Activity: Your answer should be every line from the records that contains "roulants".

..............................

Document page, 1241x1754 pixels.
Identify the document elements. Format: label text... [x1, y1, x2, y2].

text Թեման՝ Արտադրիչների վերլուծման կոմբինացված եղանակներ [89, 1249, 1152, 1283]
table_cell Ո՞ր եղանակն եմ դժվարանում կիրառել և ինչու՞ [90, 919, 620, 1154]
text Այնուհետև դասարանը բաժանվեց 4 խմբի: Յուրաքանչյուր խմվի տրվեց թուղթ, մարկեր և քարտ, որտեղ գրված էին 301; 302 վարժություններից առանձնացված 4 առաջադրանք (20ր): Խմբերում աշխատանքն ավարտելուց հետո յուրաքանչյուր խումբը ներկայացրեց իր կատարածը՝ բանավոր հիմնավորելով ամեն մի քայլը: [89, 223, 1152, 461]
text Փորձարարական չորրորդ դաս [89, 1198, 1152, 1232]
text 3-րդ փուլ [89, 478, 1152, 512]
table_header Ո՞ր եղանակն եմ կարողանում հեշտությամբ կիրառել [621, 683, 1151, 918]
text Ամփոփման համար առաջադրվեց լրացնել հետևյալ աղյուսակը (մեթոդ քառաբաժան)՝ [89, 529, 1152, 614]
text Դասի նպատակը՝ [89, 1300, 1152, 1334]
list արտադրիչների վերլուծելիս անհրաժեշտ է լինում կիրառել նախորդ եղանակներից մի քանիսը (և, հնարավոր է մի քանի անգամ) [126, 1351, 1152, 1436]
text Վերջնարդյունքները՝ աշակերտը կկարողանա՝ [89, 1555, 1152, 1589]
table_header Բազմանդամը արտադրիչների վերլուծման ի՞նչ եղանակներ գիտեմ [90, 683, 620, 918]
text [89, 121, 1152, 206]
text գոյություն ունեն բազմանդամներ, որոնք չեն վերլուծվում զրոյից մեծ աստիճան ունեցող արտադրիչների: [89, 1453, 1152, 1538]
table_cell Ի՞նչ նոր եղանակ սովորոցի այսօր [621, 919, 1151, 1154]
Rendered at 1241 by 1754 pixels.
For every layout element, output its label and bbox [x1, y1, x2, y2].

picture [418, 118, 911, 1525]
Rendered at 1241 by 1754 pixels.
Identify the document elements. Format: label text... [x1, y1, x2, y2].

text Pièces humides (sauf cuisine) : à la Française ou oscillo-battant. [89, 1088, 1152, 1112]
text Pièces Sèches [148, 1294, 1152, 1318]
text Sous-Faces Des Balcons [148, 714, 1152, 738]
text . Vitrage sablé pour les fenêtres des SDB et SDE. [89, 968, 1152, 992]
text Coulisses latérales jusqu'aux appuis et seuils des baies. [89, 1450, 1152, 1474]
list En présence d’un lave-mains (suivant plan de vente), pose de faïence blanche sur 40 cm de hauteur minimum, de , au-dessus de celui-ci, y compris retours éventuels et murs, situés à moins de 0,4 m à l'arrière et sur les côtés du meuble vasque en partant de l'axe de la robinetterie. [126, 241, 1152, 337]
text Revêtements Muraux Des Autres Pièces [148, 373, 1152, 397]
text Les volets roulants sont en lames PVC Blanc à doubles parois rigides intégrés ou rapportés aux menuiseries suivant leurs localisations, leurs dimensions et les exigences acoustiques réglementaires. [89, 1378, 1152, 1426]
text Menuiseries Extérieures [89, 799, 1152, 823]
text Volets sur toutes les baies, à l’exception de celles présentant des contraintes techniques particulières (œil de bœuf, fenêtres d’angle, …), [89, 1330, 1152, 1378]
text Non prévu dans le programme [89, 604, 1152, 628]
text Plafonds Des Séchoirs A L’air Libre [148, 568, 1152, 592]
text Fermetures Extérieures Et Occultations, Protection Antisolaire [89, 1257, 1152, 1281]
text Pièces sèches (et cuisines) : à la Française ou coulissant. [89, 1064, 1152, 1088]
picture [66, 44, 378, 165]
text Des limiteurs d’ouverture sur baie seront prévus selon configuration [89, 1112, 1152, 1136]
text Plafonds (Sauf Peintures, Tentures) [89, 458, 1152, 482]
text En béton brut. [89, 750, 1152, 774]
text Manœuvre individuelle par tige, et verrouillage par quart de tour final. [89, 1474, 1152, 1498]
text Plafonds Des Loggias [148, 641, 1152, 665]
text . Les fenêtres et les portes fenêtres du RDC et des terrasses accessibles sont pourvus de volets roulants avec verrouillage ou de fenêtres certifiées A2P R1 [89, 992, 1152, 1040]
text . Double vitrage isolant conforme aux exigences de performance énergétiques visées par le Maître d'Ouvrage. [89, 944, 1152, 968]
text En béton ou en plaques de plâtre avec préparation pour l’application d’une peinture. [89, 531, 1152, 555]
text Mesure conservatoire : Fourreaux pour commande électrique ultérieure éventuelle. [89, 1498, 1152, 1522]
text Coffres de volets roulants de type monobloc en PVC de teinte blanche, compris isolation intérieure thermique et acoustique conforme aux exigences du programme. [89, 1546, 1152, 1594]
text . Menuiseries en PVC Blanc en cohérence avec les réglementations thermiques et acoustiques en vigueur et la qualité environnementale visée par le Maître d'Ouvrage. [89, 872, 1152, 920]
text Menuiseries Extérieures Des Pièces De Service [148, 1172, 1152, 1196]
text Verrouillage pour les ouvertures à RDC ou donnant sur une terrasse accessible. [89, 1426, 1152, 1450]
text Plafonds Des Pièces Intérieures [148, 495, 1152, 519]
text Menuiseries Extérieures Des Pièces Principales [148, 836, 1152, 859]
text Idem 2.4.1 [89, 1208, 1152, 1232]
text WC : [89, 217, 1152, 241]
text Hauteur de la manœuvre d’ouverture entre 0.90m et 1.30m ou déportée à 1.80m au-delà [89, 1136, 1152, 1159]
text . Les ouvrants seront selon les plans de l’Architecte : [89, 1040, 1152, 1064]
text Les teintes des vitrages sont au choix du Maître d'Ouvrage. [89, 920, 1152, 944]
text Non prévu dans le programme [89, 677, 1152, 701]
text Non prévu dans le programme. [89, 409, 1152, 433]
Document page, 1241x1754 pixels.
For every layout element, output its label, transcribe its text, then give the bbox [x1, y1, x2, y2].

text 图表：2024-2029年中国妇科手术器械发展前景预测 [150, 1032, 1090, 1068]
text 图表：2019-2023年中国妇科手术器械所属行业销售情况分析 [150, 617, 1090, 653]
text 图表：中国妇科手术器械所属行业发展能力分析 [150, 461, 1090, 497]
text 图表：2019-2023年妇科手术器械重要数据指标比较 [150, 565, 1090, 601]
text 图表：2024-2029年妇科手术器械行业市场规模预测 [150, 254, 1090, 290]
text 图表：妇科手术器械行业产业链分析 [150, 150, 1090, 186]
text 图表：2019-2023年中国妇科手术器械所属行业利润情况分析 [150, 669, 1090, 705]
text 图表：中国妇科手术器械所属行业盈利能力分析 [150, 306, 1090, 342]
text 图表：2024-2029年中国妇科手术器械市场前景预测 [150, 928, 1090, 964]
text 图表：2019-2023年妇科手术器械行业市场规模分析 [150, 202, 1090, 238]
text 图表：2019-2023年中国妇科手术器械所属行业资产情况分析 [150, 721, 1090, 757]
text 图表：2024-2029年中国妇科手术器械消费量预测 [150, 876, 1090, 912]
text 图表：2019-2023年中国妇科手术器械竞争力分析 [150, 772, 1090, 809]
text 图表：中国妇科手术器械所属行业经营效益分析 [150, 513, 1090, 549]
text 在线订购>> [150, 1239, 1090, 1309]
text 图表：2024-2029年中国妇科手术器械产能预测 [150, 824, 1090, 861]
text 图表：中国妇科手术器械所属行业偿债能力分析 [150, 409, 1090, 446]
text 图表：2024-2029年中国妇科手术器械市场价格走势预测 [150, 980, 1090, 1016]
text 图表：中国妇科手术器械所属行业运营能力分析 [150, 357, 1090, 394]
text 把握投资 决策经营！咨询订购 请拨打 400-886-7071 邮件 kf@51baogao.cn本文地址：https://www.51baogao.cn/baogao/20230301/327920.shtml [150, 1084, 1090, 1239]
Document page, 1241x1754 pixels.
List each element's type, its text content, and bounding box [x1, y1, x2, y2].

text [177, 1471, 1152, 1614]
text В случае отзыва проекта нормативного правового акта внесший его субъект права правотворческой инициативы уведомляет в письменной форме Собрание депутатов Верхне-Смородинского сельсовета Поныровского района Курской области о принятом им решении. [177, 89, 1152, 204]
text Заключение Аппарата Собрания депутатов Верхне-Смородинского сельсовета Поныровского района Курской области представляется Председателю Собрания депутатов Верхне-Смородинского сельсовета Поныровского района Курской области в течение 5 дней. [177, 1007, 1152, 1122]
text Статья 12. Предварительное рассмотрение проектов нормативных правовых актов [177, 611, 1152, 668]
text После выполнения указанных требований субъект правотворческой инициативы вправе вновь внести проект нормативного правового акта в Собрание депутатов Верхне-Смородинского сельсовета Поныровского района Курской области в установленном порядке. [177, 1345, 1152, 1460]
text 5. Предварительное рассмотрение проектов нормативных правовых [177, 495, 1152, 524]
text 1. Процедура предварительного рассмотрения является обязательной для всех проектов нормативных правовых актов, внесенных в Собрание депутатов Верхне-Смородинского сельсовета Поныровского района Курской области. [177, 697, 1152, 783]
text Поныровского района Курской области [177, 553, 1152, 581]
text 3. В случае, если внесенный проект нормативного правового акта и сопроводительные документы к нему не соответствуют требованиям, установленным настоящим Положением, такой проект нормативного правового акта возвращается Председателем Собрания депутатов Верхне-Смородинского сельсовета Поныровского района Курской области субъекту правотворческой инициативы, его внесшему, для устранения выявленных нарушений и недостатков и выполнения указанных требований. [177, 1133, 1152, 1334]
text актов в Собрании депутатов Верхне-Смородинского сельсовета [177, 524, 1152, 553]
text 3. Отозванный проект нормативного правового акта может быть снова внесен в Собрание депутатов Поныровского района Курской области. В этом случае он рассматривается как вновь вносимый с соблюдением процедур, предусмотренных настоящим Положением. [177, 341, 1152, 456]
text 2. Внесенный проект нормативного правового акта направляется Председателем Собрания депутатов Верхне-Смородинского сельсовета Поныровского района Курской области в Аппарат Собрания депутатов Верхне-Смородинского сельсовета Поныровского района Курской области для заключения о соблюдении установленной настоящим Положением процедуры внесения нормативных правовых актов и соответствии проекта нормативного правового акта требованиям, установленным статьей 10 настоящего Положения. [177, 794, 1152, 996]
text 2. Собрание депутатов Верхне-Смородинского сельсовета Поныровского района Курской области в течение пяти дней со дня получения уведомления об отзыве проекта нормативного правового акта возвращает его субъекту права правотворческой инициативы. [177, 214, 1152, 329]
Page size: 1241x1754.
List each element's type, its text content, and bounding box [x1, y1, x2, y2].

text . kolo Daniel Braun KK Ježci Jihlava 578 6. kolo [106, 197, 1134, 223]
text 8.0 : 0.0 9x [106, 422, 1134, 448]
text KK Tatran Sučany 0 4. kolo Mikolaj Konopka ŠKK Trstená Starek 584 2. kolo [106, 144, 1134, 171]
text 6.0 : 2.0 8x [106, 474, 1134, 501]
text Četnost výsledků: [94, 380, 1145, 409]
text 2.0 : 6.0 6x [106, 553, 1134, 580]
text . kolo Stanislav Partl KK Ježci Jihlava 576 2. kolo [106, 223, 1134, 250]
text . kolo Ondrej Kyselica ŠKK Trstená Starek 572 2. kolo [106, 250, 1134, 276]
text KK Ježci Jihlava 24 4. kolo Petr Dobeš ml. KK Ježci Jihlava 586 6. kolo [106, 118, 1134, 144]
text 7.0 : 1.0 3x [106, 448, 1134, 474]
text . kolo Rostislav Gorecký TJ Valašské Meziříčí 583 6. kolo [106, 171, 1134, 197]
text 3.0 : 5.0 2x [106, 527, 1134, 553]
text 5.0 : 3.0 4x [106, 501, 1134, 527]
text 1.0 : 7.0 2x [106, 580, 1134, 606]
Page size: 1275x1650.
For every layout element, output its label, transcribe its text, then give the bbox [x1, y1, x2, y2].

..............................

Solution to the problem:
text Les volets roulants sont en lames PVC Blanc à doubles parois rigides intégrés ou rapportés aux menuiseries suivant leurs localisations, leurs dimensions et les exigences acoustiques réglementaires. [89, 1378, 1152, 1426]
text . Les fenêtres et les portes fenêtres du RDC et des terrasses accessibles sont pourvus de volets roulants avec verrouillage ou de fenêtres certifiées A2P R1 [89, 992, 1152, 1040]
text Coffres de volets roulants de type monobloc en PVC de teinte blanche, compris isolation intérieure thermique et acoustique conforme aux exigences du programme. [89, 1546, 1152, 1594]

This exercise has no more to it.